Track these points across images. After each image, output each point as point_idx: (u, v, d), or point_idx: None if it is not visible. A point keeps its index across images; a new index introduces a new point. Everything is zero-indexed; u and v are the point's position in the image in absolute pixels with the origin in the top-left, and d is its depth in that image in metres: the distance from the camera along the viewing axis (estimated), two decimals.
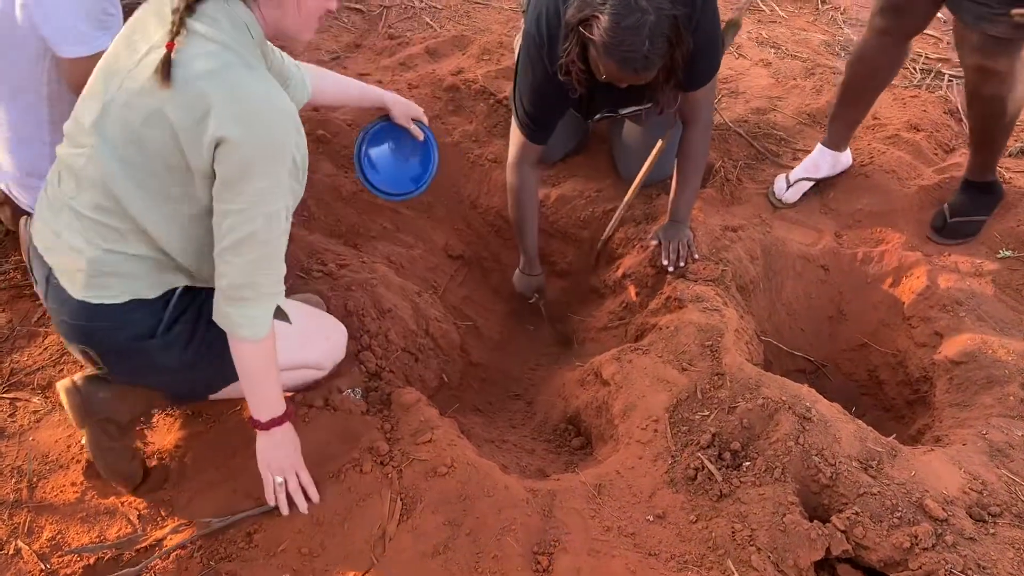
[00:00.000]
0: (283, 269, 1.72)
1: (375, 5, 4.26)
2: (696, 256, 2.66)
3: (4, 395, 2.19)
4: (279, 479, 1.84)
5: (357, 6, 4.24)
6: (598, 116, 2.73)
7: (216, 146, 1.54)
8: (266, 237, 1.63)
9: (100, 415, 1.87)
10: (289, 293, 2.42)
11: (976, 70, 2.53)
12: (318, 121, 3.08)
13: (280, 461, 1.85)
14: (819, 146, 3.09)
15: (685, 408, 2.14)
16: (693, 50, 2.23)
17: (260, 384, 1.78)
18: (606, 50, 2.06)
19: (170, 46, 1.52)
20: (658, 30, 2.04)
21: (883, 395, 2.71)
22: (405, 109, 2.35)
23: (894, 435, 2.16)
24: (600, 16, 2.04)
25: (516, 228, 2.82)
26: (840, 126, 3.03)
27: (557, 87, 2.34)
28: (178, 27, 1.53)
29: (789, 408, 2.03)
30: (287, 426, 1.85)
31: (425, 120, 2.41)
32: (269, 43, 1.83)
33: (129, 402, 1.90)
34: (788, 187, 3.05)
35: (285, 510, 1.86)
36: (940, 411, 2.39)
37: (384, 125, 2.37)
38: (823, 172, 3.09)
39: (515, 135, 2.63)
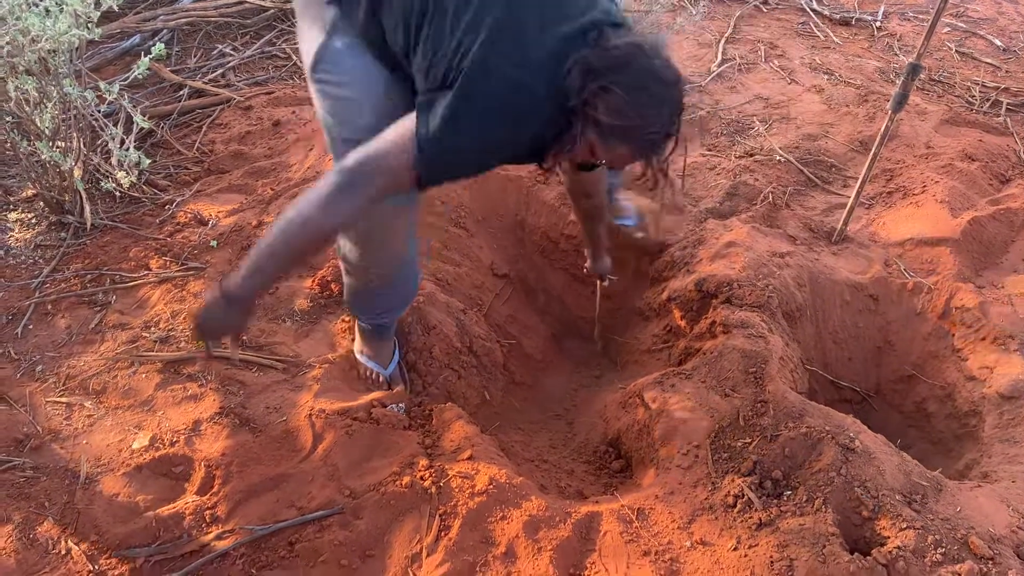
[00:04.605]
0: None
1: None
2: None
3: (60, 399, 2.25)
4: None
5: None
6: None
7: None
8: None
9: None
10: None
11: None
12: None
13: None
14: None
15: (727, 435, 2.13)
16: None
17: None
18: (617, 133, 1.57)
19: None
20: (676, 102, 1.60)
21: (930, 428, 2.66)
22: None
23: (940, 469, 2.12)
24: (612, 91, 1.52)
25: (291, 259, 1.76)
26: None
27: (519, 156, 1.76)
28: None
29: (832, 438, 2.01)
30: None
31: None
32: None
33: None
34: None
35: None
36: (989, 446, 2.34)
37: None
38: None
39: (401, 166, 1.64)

***

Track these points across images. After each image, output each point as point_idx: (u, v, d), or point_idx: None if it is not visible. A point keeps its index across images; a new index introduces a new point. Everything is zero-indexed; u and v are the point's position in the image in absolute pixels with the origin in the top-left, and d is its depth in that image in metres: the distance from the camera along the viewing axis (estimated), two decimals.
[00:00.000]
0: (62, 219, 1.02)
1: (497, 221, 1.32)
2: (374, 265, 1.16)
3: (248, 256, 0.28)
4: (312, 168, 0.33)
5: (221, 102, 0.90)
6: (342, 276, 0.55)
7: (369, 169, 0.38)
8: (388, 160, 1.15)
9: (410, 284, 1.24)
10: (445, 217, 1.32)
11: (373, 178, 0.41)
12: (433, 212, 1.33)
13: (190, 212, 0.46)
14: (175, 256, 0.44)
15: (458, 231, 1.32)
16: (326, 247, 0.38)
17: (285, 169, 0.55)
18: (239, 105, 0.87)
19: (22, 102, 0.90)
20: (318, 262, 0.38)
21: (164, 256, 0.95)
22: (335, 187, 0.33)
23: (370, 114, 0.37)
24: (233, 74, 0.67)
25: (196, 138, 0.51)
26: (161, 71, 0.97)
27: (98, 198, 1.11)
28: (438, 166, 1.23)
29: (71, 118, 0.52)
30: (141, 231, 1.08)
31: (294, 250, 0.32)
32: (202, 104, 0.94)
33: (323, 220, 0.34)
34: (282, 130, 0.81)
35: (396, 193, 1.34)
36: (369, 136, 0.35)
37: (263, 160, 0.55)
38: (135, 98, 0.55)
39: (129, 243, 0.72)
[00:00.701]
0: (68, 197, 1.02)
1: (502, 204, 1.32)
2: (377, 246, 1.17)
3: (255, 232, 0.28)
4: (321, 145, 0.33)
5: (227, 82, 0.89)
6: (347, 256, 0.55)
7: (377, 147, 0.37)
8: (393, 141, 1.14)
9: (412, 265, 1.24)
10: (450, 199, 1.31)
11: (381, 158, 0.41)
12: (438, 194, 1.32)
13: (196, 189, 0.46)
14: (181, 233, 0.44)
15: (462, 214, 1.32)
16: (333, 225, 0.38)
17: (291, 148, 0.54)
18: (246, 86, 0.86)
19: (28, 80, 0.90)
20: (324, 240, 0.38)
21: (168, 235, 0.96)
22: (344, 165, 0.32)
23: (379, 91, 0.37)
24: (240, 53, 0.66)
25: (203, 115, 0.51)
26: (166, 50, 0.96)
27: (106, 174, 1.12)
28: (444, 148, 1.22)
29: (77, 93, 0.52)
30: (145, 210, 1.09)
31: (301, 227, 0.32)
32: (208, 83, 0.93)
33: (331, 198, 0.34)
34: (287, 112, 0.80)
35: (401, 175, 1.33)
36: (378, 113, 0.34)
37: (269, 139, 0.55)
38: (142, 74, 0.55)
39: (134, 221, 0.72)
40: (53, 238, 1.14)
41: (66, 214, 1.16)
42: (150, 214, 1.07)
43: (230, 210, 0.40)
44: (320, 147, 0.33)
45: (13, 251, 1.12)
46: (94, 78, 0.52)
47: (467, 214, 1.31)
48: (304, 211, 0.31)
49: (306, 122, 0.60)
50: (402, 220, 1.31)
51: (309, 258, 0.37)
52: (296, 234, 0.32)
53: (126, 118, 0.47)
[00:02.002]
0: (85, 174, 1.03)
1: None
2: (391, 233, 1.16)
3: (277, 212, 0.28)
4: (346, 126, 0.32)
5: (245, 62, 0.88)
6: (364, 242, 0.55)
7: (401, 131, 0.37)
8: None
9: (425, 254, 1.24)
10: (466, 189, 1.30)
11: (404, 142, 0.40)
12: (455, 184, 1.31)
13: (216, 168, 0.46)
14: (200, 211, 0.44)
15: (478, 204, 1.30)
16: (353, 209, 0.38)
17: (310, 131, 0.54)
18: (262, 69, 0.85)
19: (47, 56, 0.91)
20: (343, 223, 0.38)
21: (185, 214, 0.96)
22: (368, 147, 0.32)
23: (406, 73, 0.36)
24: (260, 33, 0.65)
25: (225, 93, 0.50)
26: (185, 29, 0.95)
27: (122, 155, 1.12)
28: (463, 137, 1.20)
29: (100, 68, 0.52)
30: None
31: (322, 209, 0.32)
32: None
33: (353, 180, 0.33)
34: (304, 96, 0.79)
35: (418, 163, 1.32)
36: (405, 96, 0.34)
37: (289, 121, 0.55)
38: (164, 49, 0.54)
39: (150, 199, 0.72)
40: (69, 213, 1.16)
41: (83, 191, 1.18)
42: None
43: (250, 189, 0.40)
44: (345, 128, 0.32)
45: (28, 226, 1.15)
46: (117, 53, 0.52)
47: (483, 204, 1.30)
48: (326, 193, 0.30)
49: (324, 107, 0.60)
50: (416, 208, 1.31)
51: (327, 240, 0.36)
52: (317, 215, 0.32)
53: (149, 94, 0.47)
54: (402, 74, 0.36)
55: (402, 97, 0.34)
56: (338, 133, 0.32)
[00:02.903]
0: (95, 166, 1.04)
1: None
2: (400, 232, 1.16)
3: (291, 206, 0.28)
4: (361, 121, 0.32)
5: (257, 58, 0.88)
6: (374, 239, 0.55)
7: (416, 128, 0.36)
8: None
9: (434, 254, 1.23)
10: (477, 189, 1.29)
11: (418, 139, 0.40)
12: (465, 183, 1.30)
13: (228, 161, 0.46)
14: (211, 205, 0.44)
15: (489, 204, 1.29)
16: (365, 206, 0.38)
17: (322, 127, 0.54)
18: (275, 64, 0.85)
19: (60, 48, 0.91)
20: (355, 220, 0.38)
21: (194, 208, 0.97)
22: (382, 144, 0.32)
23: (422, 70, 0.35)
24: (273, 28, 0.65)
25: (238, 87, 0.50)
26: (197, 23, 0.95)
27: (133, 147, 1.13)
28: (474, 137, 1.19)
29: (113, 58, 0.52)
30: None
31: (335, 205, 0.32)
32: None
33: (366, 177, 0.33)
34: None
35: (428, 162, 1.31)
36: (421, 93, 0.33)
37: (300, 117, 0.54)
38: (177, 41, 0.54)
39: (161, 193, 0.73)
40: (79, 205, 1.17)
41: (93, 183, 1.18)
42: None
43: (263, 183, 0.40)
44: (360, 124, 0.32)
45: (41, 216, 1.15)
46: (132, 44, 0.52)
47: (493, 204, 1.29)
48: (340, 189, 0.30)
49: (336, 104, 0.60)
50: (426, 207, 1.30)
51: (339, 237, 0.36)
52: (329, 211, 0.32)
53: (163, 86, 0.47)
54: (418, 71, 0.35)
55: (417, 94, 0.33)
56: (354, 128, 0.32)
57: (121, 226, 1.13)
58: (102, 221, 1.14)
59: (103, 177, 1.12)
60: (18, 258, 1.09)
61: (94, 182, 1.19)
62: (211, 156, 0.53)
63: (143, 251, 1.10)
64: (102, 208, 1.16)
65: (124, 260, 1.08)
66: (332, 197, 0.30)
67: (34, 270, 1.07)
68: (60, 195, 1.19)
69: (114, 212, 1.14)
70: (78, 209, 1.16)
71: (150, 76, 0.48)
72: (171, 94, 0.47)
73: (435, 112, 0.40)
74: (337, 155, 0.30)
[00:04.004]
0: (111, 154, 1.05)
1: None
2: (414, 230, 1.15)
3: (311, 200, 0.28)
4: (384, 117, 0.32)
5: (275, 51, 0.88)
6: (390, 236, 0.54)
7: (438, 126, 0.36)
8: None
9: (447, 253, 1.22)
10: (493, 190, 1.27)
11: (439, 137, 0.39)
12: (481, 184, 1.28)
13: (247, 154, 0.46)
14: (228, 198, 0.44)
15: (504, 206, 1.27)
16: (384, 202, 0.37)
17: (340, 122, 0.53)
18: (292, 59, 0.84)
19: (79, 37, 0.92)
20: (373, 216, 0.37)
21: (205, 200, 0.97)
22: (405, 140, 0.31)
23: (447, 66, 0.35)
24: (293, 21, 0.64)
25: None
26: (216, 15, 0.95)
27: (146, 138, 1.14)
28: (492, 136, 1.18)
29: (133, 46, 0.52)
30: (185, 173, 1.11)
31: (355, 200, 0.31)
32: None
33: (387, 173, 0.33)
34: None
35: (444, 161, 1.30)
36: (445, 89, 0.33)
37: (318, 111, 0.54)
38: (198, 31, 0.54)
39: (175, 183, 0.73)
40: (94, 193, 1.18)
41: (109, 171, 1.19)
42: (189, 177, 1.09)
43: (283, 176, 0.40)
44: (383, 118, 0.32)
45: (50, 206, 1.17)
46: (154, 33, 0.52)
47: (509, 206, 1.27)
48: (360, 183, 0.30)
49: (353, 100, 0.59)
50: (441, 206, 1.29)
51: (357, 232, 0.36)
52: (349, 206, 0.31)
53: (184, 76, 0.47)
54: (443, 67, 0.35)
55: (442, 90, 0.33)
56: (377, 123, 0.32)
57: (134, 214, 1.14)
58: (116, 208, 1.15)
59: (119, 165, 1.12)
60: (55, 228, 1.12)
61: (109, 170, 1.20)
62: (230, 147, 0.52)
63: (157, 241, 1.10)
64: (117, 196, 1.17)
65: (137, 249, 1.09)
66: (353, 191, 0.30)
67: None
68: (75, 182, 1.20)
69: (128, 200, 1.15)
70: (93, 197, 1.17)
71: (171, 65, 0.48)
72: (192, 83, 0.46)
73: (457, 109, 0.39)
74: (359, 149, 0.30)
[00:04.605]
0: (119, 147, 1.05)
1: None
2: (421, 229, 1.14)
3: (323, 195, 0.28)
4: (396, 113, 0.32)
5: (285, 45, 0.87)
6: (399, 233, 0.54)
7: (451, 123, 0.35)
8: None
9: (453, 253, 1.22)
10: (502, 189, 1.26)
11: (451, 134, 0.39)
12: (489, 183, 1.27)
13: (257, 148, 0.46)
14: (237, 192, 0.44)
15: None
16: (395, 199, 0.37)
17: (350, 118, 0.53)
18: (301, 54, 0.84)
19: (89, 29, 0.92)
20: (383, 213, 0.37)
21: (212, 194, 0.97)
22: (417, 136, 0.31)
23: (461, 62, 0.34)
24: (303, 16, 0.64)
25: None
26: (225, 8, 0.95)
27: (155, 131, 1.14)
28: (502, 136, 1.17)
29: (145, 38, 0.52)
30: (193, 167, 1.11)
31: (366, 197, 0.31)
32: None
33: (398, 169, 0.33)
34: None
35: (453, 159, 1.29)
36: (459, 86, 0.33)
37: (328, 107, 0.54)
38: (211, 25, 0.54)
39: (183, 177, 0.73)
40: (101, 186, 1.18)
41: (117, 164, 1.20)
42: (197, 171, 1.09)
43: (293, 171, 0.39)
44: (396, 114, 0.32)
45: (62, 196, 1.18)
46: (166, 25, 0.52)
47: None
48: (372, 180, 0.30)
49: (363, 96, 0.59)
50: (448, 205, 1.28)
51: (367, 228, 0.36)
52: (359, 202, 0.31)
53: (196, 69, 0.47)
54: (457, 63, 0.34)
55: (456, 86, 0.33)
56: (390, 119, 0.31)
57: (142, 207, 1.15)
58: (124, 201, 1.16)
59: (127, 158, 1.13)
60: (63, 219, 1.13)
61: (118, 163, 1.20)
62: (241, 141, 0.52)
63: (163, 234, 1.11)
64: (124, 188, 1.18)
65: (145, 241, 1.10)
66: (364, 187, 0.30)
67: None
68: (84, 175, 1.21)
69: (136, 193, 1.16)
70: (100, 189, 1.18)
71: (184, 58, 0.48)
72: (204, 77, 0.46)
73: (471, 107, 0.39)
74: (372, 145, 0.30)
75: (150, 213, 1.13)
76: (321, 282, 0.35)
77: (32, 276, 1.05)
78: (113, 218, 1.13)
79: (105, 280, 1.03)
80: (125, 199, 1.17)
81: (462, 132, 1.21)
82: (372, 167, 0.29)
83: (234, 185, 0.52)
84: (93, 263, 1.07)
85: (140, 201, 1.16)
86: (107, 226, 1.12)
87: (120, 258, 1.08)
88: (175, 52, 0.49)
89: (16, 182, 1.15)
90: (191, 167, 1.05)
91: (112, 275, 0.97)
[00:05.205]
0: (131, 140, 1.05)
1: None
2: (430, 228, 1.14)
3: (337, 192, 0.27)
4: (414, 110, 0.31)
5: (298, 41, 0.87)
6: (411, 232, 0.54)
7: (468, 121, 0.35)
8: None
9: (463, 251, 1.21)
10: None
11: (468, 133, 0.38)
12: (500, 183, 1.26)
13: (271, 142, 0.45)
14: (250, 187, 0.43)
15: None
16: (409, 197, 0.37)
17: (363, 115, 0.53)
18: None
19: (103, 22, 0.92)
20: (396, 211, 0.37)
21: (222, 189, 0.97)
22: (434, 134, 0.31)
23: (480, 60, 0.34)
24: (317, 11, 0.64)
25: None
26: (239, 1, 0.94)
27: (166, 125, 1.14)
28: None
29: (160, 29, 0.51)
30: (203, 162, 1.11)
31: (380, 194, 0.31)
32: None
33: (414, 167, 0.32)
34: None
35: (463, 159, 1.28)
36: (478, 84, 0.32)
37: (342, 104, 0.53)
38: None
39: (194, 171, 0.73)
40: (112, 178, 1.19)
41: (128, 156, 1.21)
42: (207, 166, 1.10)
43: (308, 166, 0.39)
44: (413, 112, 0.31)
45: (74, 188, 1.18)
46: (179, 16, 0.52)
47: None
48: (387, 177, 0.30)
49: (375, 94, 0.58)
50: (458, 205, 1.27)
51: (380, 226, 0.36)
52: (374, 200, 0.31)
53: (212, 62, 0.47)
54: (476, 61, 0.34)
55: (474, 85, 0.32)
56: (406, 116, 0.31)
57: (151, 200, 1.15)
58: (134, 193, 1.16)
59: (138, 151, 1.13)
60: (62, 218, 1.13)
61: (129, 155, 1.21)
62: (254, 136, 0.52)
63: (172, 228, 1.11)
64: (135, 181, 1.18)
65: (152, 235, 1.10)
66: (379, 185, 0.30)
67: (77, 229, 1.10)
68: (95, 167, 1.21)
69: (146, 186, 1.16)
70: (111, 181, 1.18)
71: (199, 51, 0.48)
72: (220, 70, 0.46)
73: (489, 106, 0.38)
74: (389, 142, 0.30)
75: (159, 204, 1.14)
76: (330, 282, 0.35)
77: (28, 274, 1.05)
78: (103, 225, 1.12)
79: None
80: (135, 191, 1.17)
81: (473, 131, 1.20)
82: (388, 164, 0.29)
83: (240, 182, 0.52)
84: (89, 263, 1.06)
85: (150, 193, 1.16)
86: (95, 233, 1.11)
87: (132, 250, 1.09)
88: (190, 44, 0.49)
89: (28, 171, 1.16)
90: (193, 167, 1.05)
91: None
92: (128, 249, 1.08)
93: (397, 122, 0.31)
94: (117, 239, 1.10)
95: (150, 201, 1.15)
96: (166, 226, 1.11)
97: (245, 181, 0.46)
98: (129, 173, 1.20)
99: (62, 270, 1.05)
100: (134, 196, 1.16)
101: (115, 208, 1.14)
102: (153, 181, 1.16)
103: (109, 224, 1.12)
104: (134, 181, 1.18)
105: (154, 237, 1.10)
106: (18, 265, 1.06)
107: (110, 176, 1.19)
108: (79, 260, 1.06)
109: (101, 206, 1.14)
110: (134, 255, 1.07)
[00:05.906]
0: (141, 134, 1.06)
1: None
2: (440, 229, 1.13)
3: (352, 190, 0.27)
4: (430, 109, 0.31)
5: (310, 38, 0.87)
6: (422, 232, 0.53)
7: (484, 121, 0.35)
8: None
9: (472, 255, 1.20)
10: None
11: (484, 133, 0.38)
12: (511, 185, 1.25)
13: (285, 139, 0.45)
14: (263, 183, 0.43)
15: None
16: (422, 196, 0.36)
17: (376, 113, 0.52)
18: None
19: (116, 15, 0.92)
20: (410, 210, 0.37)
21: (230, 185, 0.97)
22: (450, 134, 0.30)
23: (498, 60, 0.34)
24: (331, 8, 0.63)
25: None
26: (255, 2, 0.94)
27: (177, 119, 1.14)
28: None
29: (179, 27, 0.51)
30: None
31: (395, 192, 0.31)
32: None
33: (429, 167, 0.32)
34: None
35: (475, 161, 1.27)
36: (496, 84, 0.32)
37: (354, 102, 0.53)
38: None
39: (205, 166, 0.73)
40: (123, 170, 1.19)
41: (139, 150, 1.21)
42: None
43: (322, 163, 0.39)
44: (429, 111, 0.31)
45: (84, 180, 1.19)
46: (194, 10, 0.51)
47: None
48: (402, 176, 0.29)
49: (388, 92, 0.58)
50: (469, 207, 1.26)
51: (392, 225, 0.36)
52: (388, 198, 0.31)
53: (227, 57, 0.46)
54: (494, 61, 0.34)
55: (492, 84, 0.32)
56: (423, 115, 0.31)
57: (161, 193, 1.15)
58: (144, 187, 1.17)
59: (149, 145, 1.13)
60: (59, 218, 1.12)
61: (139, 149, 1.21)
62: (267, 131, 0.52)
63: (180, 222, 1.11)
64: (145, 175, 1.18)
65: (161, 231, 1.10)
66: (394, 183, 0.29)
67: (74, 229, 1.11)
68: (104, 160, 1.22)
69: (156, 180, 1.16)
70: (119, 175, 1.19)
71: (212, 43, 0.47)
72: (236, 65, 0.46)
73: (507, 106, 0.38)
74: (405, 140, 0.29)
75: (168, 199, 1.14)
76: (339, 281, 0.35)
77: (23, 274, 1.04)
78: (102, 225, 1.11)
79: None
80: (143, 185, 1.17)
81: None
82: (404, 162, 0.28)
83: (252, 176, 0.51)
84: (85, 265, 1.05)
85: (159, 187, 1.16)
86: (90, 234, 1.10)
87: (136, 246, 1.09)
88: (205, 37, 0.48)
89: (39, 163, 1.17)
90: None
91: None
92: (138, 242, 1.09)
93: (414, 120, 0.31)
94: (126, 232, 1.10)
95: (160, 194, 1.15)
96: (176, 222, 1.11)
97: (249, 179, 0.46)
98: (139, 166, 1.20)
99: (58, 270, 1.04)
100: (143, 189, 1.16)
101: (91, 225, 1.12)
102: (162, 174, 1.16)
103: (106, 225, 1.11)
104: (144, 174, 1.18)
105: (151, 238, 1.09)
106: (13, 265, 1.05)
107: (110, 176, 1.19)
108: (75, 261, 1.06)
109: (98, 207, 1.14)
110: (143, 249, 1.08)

***

# [What the task asks]
Take the lines above from the one containing "59: (119, 165, 1.12)" to the one containing "85: (140, 201, 1.16)" and retype them exactly, both ends included, with nothing added.

# [Solution for this problem]
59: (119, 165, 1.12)
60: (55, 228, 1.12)
61: (109, 170, 1.20)
62: (230, 147, 0.52)
63: (157, 241, 1.10)
64: (117, 196, 1.17)
65: (137, 249, 1.09)
66: (353, 191, 0.30)
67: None
68: (75, 182, 1.20)
69: (128, 200, 1.15)
70: (93, 197, 1.17)
71: (171, 65, 0.48)
72: (192, 83, 0.46)
73: (457, 109, 0.39)
74: (359, 149, 0.30)
[00:04.605]
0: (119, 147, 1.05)
1: None
2: (421, 229, 1.14)
3: (323, 195, 0.28)
4: (396, 113, 0.32)
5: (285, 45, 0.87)
6: (399, 233, 0.54)
7: (451, 123, 0.35)
8: None
9: (453, 253, 1.22)
10: (502, 189, 1.26)
11: (451, 134, 0.39)
12: (489, 183, 1.27)
13: (257, 148, 0.46)
14: (237, 192, 0.44)
15: None
16: (395, 199, 0.37)
17: (350, 118, 0.53)
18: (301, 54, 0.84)
19: (89, 29, 0.92)
20: (383, 213, 0.37)
21: (212, 194, 0.97)
22: (417, 136, 0.31)
23: (461, 62, 0.34)
24: (303, 16, 0.64)
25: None
26: (225, 8, 0.95)
27: (155, 131, 1.14)
28: (502, 136, 1.17)
29: (145, 38, 0.52)
30: (193, 167, 1.11)
31: (366, 197, 0.31)
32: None
33: (398, 169, 0.33)
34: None
35: (453, 159, 1.29)
36: (459, 86, 0.33)
37: (328, 107, 0.54)
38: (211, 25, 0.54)
39: (183, 177, 0.73)
40: (101, 186, 1.18)
41: (117, 164, 1.20)
42: (197, 171, 1.09)
43: (293, 171, 0.39)
44: (396, 114, 0.32)
45: (62, 196, 1.18)
46: (166, 25, 0.52)
47: None
48: (372, 180, 0.30)
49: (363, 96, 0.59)
50: (448, 205, 1.28)
51: (367, 228, 0.36)
52: (359, 202, 0.31)
53: (196, 69, 0.47)
54: (457, 63, 0.34)
55: (456, 86, 0.33)
56: (390, 119, 0.31)
57: (142, 207, 1.15)
58: (124, 201, 1.16)
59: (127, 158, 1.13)
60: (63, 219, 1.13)
61: (118, 163, 1.20)
62: (241, 141, 0.52)
63: (163, 234, 1.11)
64: (124, 188, 1.18)
65: (145, 241, 1.10)
66: (364, 187, 0.30)
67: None
68: (84, 175, 1.21)
69: (136, 193, 1.16)
70: (100, 189, 1.18)
71: (184, 58, 0.48)
72: (204, 77, 0.46)
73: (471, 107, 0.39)
74: (372, 145, 0.30)
75: (150, 213, 1.13)
76: (321, 282, 0.35)
77: (32, 276, 1.05)
78: (113, 218, 1.13)
79: (105, 280, 1.03)
80: (125, 199, 1.17)
81: (462, 132, 1.21)
82: (372, 167, 0.29)
83: (234, 185, 0.52)
84: (93, 263, 1.07)
85: (140, 201, 1.16)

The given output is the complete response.